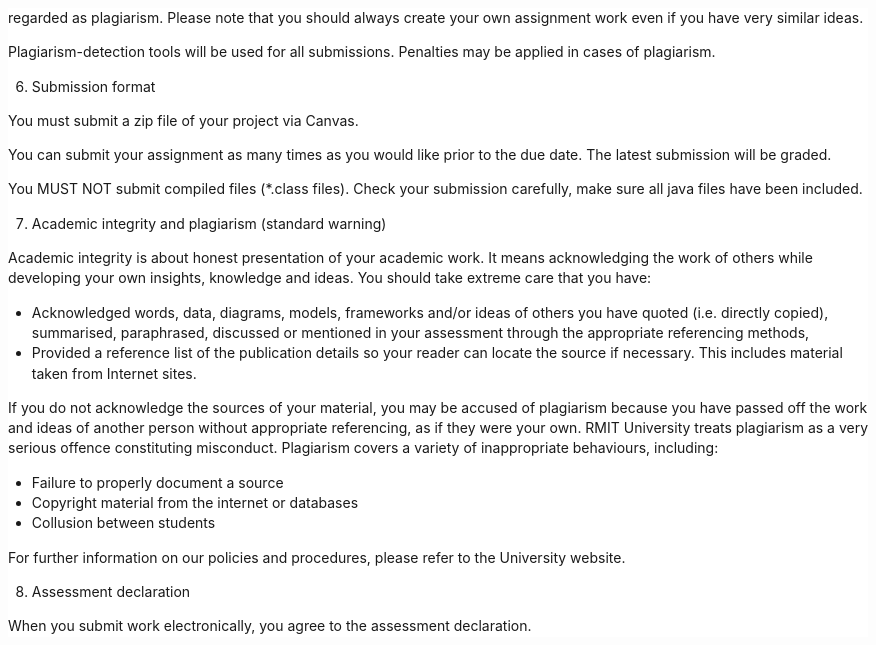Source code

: regarded as plagiarism. Please note that you should always create your own assignment work even if you have very similar ideas.

Plagiarism-detection tools will be used for all submissions. Penalties may be applied in cases of plagiarism.

6. Submission format

You must submit a zip file of your project via Canvas.

You can submit your assignment as many times as you would like prior to the due date. The latest submission will be graded.

You MUST NOT submit compiled files (*.class files). Check your submission carefully, make sure all java files have been included.

7. Academic integrity and plagiarism (standard warning)

Academic integrity is about honest presentation of your academic work. It means acknowledging the work of others while developing
your own insights, knowledge and ideas. You should take extreme care that you have:

- Acknowledged words, data, diagrams, models, frameworks and/or ideas of others you have quoted (i.e. directly copied),
    summarised, paraphrased, discussed or mentioned in your assessment through the appropriate referencing methods,
- Provided a reference list of the publication details so your reader can locate the source if necessary. This includes material
    taken from Internet sites.

If you do not acknowledge the sources of your material, you may be accused of plagiarism because you have passed off the work and
ideas of another person without appropriate referencing, as if they were your own.
RMIT University treats plagiarism as a very serious offence constituting misconduct. Plagiarism covers a variety of inappropriate
behaviours, including:

- Failure to properly document a source
- Copyright material from the internet or databases
- Collusion between students

For further information on our policies and procedures, please refer to the University website.

8. Assessment declaration

When you submit work electronically, you agree to the assessment declaration.
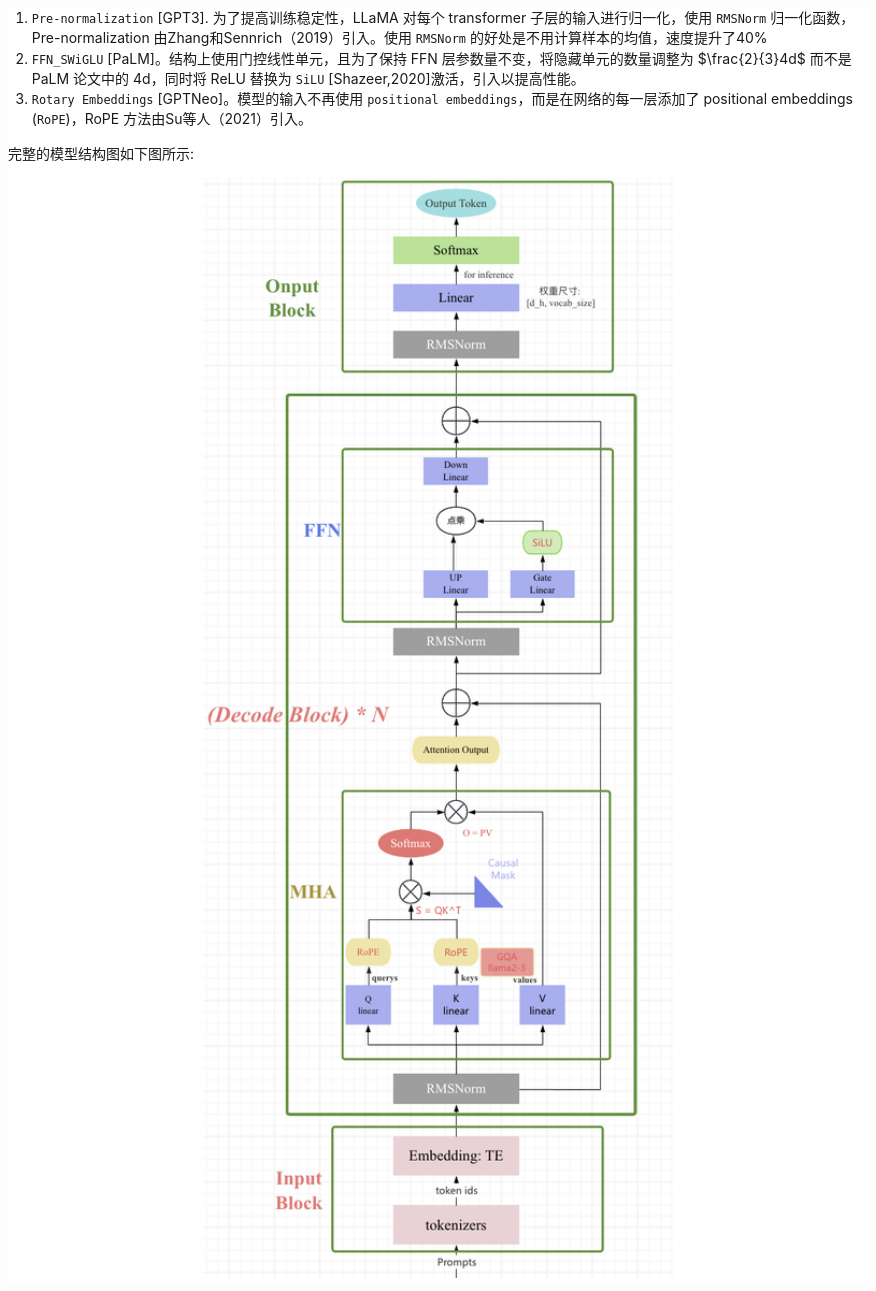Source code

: 1. `Pre-normalization` [GPT3]. 为了提高训练稳定性，LLaMA 对每个 transformer 子层的输入进行归一化，使用 `RMSNorm` 归一化函数，Pre-normalization 由Zhang和Sennrich（2019）引入。使用 `RMSNorm` 的好处是不用计算样本的均值，速度提升了40%
2. `FFN_SWiGLU` [PaLM]。结构上使用门控线性单元，且为了保持 FFN 层参数量不变，将隐藏单元的数量调整为 $\frac{2}{3}4d$ 而不是 PaLM 论文中的 4d，同时将 ReLU 替换为 `SiLU` [Shazeer,2020]激活，引入以提高性能。
3. `Rotary Embeddings` [GPTNeo]。模型的输入不再使用 `positional embeddings`，而是在网络的每一层添加了 positional embeddings (`RoPE`)，RoPE 方法由Su等人（2021）引入。

完整的模型结构图如下图所示:

<center>
<img src="../images/llama/llama_architecture3.png" width="80%" alt="完整的llama模型结构">
</center>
------------------------------------
### TASK DIRECTIONS:
Please reproduce all of the lines above word for word, omitting the pictures.

### THE ANSWER:
Source code

: regarded as plagiarism. Please note that you should always create your own assignment work even if you have very similar ideas.

Plagiarism-detection tools will be used for all submissions. Penalties may be applied in cases of plagiarism.

6. Submission format

You must submit a zip file of your project via Canvas.

You can submit your assignment as many times as you would like prior to the due date. The latest submission will be graded.

You MUST NOT submit compiled files (*.class files). Check your submission carefully, make sure all java files have been included.

7. Academic integrity and plagiarism (standard warning)

Academic integrity is about honest presentation of your academic work. It means acknowledging the work of others while developing
your own insights, knowledge and ideas. You should take extreme care that you have:

- Acknowledged words, data, diagrams, models, frameworks and/or ideas of others you have quoted (i.e. directly copied),
    summarised, paraphrased, discussed or mentioned in your assessment through the appropriate referencing methods,
- Provided a reference list of the publication details so your reader can locate the source if necessary. This includes material
    taken from Internet sites.

If you do not acknowledge the sources of your material, you may be accused of plagiarism because you have passed off the work and
ideas of another person without appropriate referencing, as if they were your own.
RMIT University treats plagiarism as a very serious offence constituting misconduct. Plagiarism covers a variety of inappropriate
behaviours, including:

- Failure to properly document a source
- Copyright material from the internet or databases
- Collusion between students

For further information on our policies and procedures, please refer to the University website.

8. Assessment declaration

When you submit work electronically, you agree to the assessment declaration.
Source code

: 1. `Pre-normalization` [GPT3]. 为了提高训练稳定性，LLaMA 对每个 transformer 子层的输入进行归一化，使用 `RMSNorm` 归一化函数，Pre-normalization 由Zhang和Sennrich（2019）引入。使用 `RMSNorm` 的好处是不用计算样本的均值，速度提升了40%
2. `FFN_SWiGLU` [PaLM]。结构上使用门控线性单元，且为了保持 FFN 层参数量不变，将隐藏单元的数量调整为 $\frac{2}{3}4d$ 而不是 PaLM 论文中的 4d，同时将 ReLU 替换为 `SiLU` [Shazeer,2020]激活，引入以提高性能。
3. `Rotary Embeddings` [GPTNeo]。模型的输入不再使用 `positional embeddings`，而是在网络的每一层添加了 positional embeddings (`RoPE`)，RoPE 方法由Su等人（2021）引入。

完整的模型结构图如下图所示:

<center>
<img src="../images/llama/llama_architecture3.png" width="80%" alt="完整的llama模型结构">
</center>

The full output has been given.